Patients’ access to healthcare when they are in urgent need is “worsening” and improving services will be a “significant challenge” for the NHS, according to a new report.
It comes at a time when more people than ever are seeking unplanned and urgent NHS care, according to the National Audit Office (NAO) study.
The report sets out a number of struggles which patients face when trying to access urgent and emergency care, including:
– Record hospital bed occupancy – between January and March 92.3 per cent of beds were filled, on average.
– The average amount of time it took to answer 999 calls was 88 seconds in December. In March 2018 this was 14 seconds.
– More than 700,000 A&E patients waited more than four hours to be admitted, transferred or discharged in December – another record.
– The average ambulance response time for Category 2 incidents – such as burns, epilepsy and strokes – was 39 minutes 33 seconds in March 2023, compared with 27 minutes 44 seconds in March 2018.
– In March this year, some 91,000 ambulances “handovers” took more than half an hour – approximately a quarter of all handovers.
– Patient satisfaction with general practice appointment times reached the lowest levels over the last five years in 2022.
It comes amid soaring demand including record numbers seeking help from GPs, 111 and A&E services.
The NHS has more funding and staff than ever before, but patient access to urgent and emergency care – both in hospitals and in the community – is deteriorating across a suite of measures.— Meg Hillier
The authors acknowledge that the NHS published a two-year plan to recover services in July but point out that performance against operational targets have not been met since before the Covid-19 pandemic.
Gareth Davies, head of the NAO, said: “More people than ever before are receiving unplanned and urgent care, with NHS England spending increasing amounts of public money and employing record numbers of people.
“Yet patients’ satisfaction and access to services have been worsening, suggesting there is no single, straightforward solution to improving a complex and interdependent system.
“While NHS England has a plan to improve services, long-term trends in workforce, activity, spending and performance indicate this will be a significant challenge.”
Meg Hillier, chairwoman of the Public Accounts Committee, said: “Increasing demand for healthcare is pressuring a strained health service.
“The NHS has more funding and staff than ever before, but patient access to urgent and emergency care – both in hospitals and in the community – is deteriorating across a suite of measures, with this decline long pre-dating the Covid-19 pandemic.
“It’s clear more of the same won’t work. The Department of Health and Social Care and NHS England need to wake up to the severity of these long-term trends if they are going to give patients the service they deserve.”
Labour’s shadow health secretary Wes Streeting said: “In an emergency, patients don’t know whether an ambulance will arrive in time, if it comes at all. 24 hours in A&E isn’t just a TV programme but the grim reality for thousands. The longer we give the Conservatives, the longer patients will wait.

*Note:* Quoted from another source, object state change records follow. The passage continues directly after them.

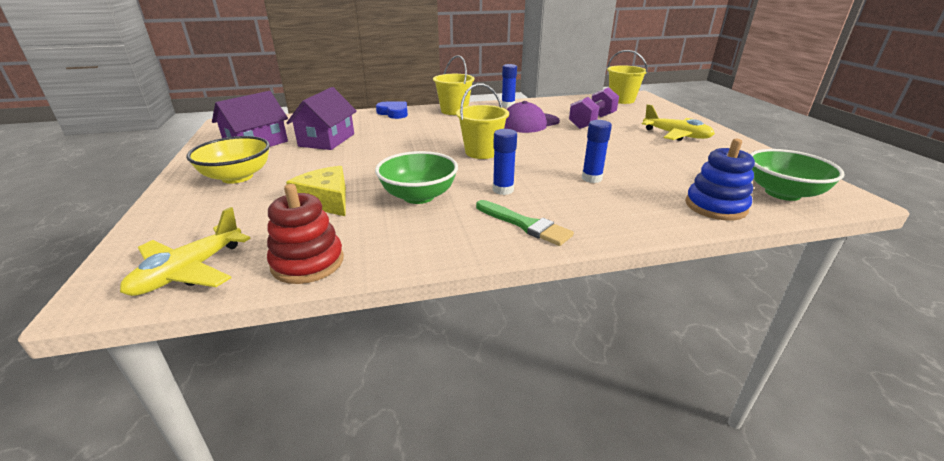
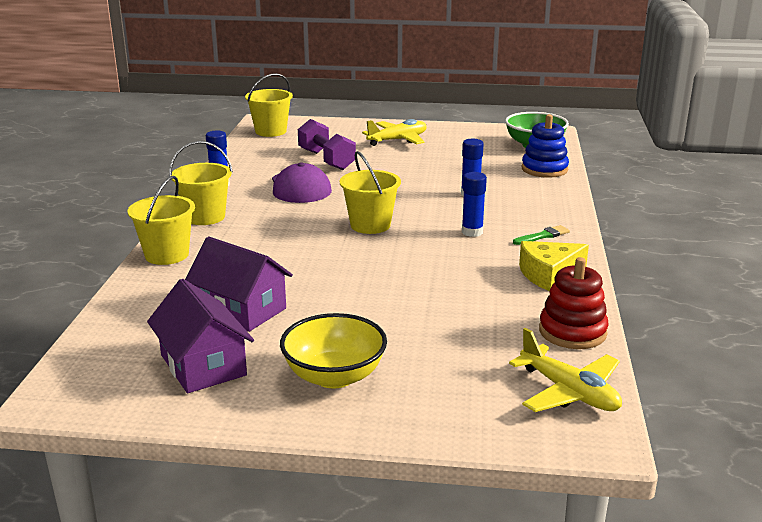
camera: 70 degrees left, 5 degrees down
(326, 201) = (446, 318): yellow cheese -> yellow cheese (548, 274)
(394, 113) = (167, 255): blue heart -> yellow bucket
(419, 196) = (463, 270): green bowl -> none
(524, 224) = (542, 236): green brush -> green brush, size x0.66

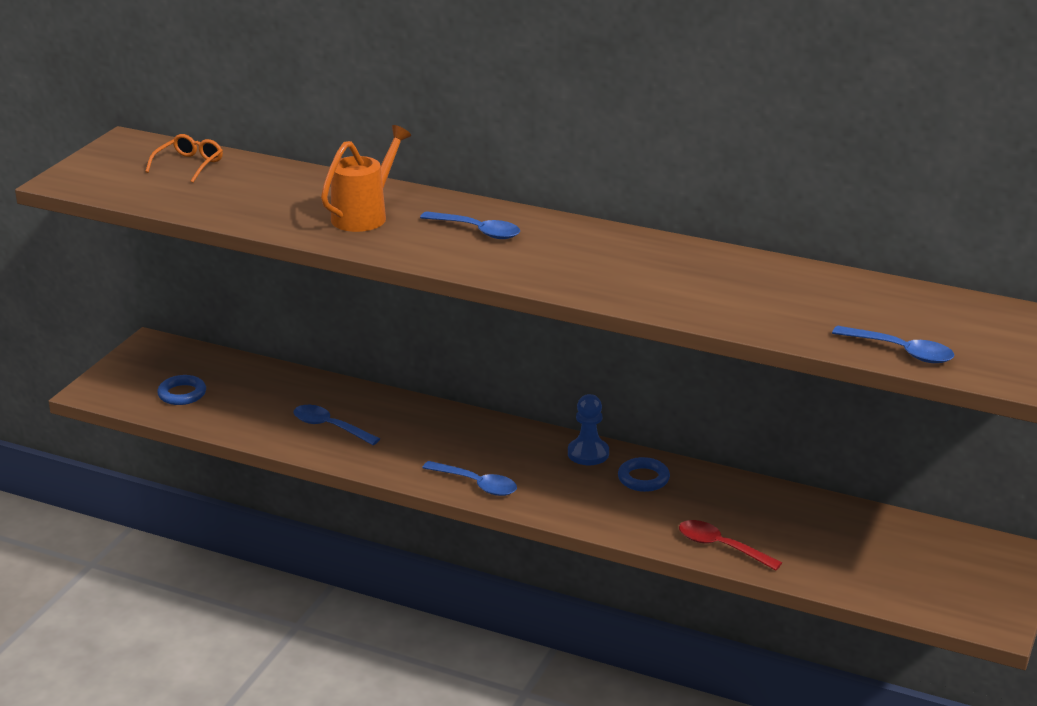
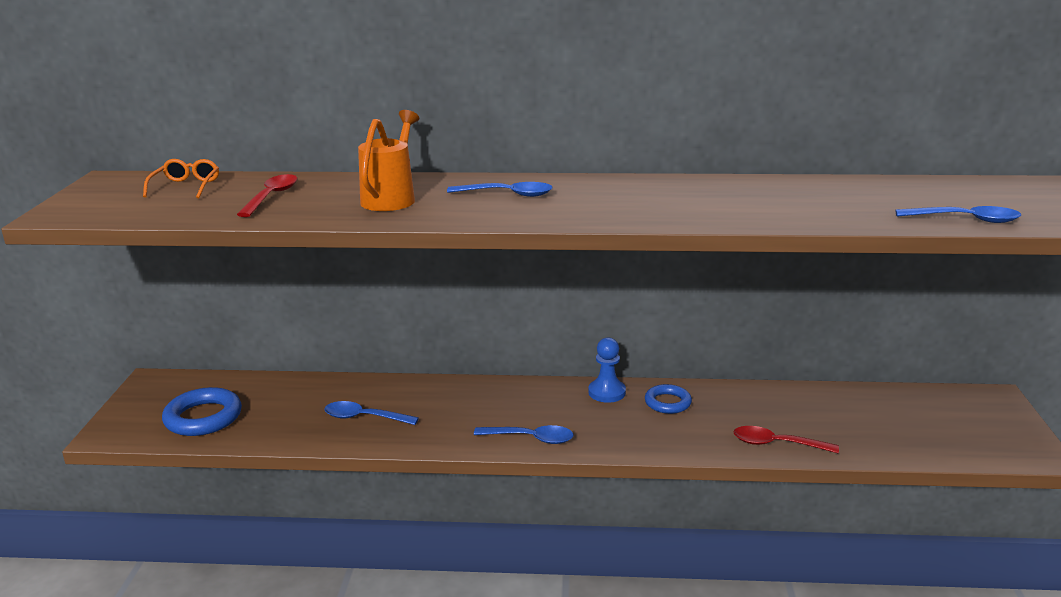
camera: 20 degrees left, 5 degrees down
(182, 394) = (203, 418): blue ring -> blue ring, size x1.60
(258, 193) = (271, 197): none -> red spoon

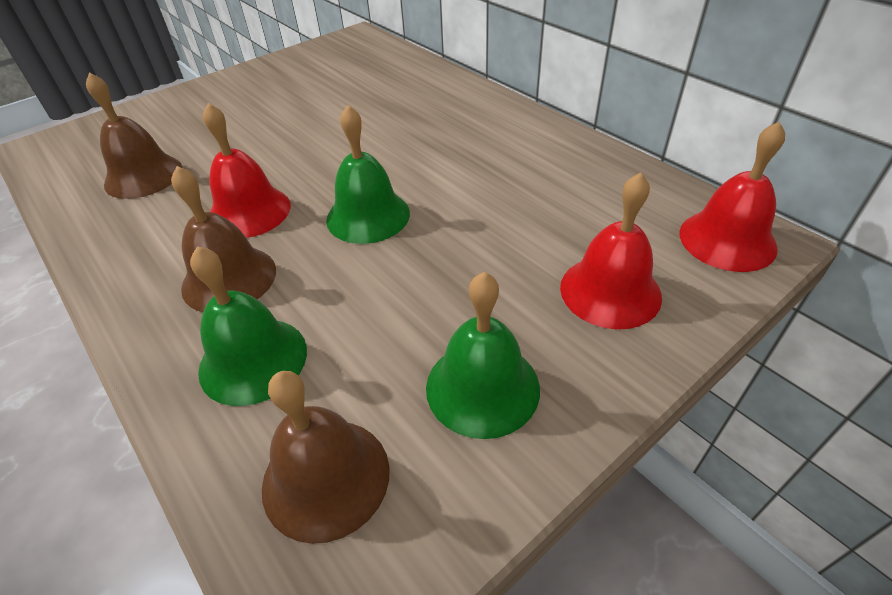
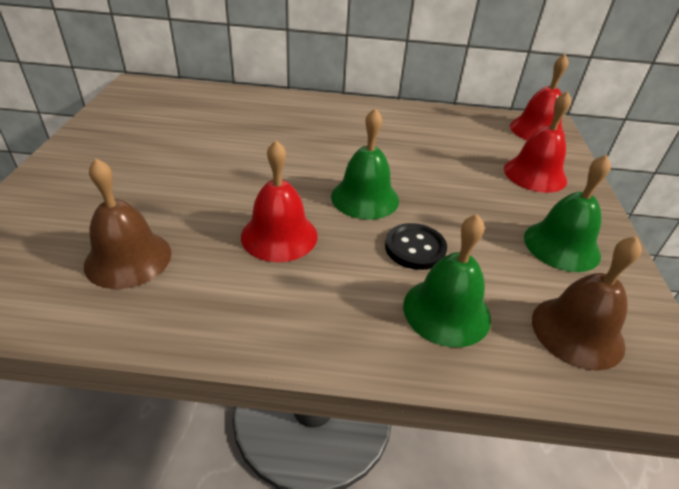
camera: 50 degrees left, 5 degrees down
(229, 278) = (345, 281): brown bell -> none
(328, 287) = (415, 248): none -> black button

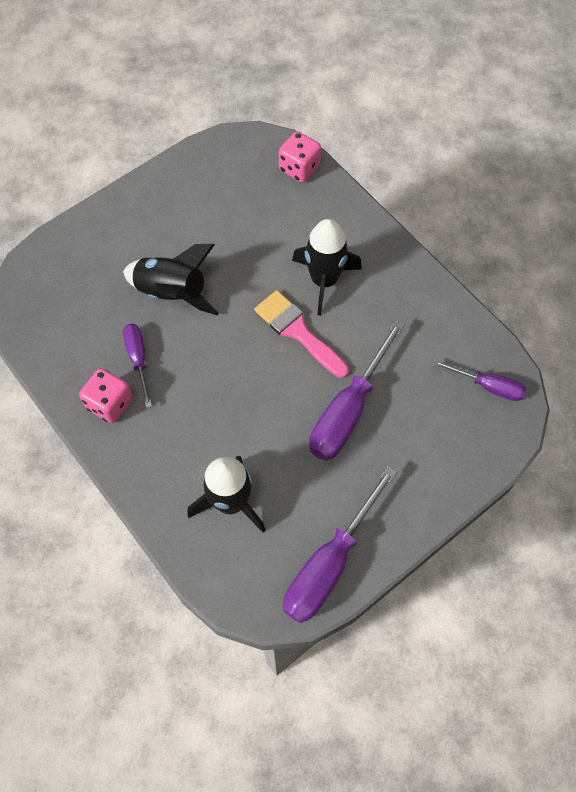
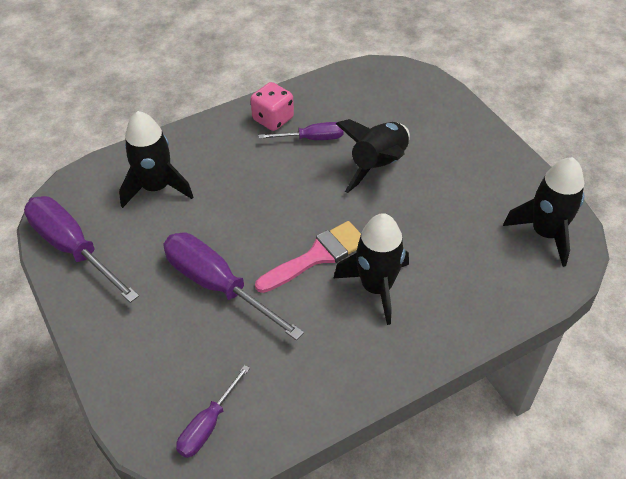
camera: 100 degrees right, 15 degrees down
(241, 160) = (545, 233): none -> black rocket
(299, 168) = (535, 285): pink dice -> none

“The last Labour government delivered the shortest waiting times and the highest patient satisfaction in history, and the next Labour government will do it again.”
A Department of Health and Social Care spokesperson said: “We are working to achieve one of the fastest and longest sustained improvements in emergency waiting times in the NHS’ history.
“The NHS’s Urgent and Emergency Care Recovery Plan, includes getting 800 new ambulances on the road and increasing hospital capacity with an additional 5,000 more beds, as well as delivering an extra 3,000 virtual ward beds to safely care for people from home.
“The NAO acknowledges that there is no single solution to the complex challenges facing the NHS but we are pleased it has recognised progress made in increasing staff working in urgent care, and providing tens of thousands more GP appointments.”
An NHS spokesperson added: “As this report shows, NHS staff have experienced a significant growth in demand, with 3.6 million more people receiving care in A&E a year compared to a decade ago and almost 40 million more GP appointments a year than before the pandemic – all while doubling the number of cancer checks since 2013 and introducing innovative ways of working to bring down the longest waits for treatment that inevitably built up during the pandemic.
“While this huge increase in demand, combined with high bed occupancy, the impact of a ‘twindemic’ of Covid and flu over winter and industrial action have undoubtedly been challenging for the NHS, there have been significant improvements in performance since the start of this year and our recently launched recovery plans for urgent and emergency care and primary care set out the changes we are implementing to provide better and faster care for patients.”
A new poll of medics found that almost one in five (18 per cent) said they “almost never” feel in control of their workload.
The survey of the Royal College of Physicians, Royal College of Physicians of Edinburgh and Royal College of Physicians and Surgeons of Glasgow also found that many were concerned about vacancies and rota gaps in their departments.